> _TO DO_
Word for word, print each line of the listing below; pictures stay out.

Segment Open

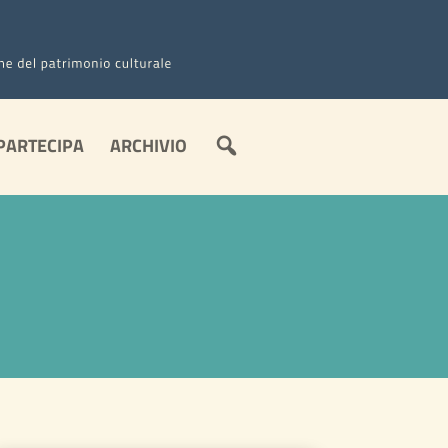
C
PARTECIPA
ARCHIVIO
E
R
C
A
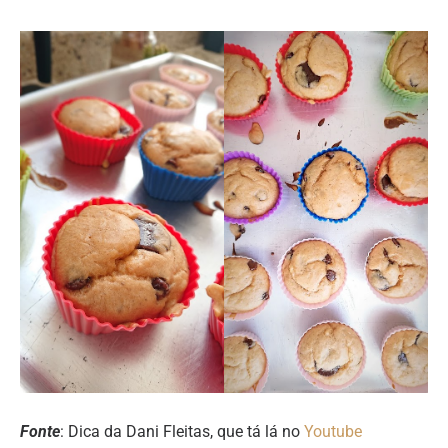
Fonte
: Dica da Dani Fleitas, que tá lá no
Youtube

Segment Closed

> _YOUR RESPONSE_
C
PARTECIPA
ARCHIVIO
E
R
C
A
Fonte
: Dica da Dani Fleitas, que tá lá no
Youtube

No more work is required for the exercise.